Herdenschutzhunde

  • Wenn sich alle etwas bemühen, passt man sich den vorgefundenen Verhältnissen an oder verhaltet sich dementsprechend, dass es so wenig wie möglich zu Konflikten kommt.

    👍👍👍

  • Es ist doch so, dass jeder Mensch Ängst in sich trägt, weil er eben mit gewissen Sachen weniger gut klar kommt oder evtl. eben schon negatives erlebt hat. Und dies ist bei allen Menschen so, etwas ist immer.


    Beispiel würde ich niemals wie Hasch-key auf so krassen Bergen rumlaufen, weil ich ehrlich Angst habe abzustürzen. Da könnte man nun auch sagen, ich schiebe unnötig Panik es verenden ja relativ wenige Leute da oben. Diese verschiedenen Angst-Situationen kann man unendlich weiter ziehen, von Angst im Dunkeln vor Männer (meine Güte, dir selber ist ja noch nie was passiert, warum also die Panik)... dann die Spinnen, wo so viele doof tun, meine Güte, Spinnen können dich nicht fressen... wo ist das Problem. Ich könnte alles aufzählen... irgendwo ist eine Angst/Unsicherheit und ich finde es nicht fair wenn man auf Ängsten von Anderen rumhackt.

    Die Ängste werden sich auch mit Beweismaterialien verschwinden, die bleiben... werden sich evtl. durch x Wiederholungen mit direkten selber erlebten Situationen mindern... wie bei mir die Höhenangst. Aber man muss dran arbeiten, sowie man es eigentlich bei Hunden macht. :zwinker:

    Dazu erschwert es die Situation, dass es um nicht sich selber geht sondern auch noch ein 2. Lebewesen betrifft (hier der Hund von Fr. Wolfinger). Und diese Ängste können teils noch weit aus stärker sein weil man das Geliebte schützen will.

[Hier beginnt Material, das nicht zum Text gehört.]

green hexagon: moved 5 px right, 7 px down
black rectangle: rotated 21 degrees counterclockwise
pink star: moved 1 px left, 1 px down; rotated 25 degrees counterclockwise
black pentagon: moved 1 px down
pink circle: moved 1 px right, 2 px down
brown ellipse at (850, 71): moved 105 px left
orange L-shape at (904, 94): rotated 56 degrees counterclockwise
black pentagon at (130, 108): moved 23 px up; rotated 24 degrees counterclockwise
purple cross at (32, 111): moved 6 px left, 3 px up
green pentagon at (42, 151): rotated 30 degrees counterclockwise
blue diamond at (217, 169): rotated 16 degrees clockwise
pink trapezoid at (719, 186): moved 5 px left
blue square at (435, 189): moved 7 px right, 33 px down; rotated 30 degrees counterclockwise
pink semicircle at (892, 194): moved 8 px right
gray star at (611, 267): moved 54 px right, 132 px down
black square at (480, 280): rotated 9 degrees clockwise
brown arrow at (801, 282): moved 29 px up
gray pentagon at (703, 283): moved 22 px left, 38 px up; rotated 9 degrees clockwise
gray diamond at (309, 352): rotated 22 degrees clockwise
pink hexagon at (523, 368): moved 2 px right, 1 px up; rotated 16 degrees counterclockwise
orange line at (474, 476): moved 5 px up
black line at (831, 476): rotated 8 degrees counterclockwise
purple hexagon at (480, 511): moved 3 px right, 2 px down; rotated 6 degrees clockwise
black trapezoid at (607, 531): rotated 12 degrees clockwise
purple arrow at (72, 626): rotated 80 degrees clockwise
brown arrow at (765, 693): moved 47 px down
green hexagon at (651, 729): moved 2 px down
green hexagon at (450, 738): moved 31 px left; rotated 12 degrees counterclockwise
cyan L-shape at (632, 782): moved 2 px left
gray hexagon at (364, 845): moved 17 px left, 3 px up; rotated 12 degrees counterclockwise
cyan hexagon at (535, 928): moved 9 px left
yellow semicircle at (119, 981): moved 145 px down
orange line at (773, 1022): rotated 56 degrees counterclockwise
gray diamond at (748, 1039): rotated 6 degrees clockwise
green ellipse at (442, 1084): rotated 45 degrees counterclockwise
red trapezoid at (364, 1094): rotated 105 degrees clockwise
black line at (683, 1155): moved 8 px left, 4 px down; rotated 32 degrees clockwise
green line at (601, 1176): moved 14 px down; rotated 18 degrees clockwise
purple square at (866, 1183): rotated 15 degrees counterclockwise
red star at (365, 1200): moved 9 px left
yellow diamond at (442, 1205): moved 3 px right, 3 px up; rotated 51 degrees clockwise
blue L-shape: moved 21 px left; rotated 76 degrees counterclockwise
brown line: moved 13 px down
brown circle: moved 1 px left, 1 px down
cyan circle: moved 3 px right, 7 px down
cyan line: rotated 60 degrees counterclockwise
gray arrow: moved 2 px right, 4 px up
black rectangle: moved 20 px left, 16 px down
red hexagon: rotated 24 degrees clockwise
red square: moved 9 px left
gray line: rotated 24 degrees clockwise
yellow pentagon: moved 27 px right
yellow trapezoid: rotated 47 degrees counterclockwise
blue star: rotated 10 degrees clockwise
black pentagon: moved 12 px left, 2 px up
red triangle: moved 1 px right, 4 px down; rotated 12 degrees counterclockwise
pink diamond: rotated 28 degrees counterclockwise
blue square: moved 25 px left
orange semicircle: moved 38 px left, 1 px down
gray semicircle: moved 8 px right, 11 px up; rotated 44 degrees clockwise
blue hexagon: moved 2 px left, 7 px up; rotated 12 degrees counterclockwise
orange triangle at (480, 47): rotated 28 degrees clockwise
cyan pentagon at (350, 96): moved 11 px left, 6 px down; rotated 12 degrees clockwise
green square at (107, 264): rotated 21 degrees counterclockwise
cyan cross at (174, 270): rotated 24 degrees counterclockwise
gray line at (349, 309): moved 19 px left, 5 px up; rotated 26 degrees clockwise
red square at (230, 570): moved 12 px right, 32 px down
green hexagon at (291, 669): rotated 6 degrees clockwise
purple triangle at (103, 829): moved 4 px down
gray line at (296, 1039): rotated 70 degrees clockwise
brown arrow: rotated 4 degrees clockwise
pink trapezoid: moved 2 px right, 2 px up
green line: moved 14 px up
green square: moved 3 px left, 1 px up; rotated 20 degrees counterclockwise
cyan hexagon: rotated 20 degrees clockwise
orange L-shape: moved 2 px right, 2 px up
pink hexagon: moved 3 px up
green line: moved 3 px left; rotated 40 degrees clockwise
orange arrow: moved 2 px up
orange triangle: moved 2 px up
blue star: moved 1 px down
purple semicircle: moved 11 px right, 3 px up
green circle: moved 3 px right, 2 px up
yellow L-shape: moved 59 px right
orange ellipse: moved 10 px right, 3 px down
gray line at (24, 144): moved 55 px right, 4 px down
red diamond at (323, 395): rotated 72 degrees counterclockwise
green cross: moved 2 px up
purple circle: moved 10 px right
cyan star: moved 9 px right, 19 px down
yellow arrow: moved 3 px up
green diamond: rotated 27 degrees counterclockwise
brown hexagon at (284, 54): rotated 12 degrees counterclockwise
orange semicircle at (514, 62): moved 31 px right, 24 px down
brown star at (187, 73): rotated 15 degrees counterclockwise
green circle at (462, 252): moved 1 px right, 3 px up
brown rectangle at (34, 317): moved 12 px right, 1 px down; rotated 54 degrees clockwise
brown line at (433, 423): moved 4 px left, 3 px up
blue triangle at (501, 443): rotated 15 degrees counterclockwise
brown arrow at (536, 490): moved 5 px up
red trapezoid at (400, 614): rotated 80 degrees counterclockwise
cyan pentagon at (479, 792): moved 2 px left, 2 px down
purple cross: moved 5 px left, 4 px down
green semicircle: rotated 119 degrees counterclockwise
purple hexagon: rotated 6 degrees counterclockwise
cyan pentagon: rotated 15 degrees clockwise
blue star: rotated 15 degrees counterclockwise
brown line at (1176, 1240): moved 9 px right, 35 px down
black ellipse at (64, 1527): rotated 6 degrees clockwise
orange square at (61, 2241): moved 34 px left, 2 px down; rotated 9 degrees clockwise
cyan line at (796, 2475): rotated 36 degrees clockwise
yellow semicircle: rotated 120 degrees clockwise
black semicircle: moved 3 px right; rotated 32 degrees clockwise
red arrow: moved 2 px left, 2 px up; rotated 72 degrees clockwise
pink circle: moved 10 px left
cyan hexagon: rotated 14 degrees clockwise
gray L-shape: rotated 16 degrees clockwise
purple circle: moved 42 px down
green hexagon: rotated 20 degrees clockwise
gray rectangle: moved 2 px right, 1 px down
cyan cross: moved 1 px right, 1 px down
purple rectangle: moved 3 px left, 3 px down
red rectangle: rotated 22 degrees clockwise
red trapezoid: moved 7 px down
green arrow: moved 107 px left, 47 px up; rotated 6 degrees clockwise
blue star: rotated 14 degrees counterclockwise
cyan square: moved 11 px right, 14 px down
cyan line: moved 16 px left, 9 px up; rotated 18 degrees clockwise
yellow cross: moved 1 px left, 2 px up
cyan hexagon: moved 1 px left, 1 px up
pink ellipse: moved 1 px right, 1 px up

    Ist bei mir auch so, um mich mache ich mir oft keine Sorgen aber um mein Hund weitaus mehr. :zwinker::nicken: Ich selber hätte beim HSH keine Angst um mich, sondern nur um mein Hund...


    Ich verstehe also nicht, warum Fr. Wolfinger (oder ganz ehrlich ich auch etwas) nicht Angst vor HSH haben ,,dürfen,, und dies auch kundtun. Es ist keineswegs hier je eine Hetze gegen HSH entstanden. Die Tafeln, die Fr. Wolfinger einstellte sind ganz klar ,,Hunde verboten,,. Dies wussten wir am Anfang nicht, da wir wohl alle von den neueren genau beschriebenen Tafeln ausgingen. Aber nun verstehe ich sie total...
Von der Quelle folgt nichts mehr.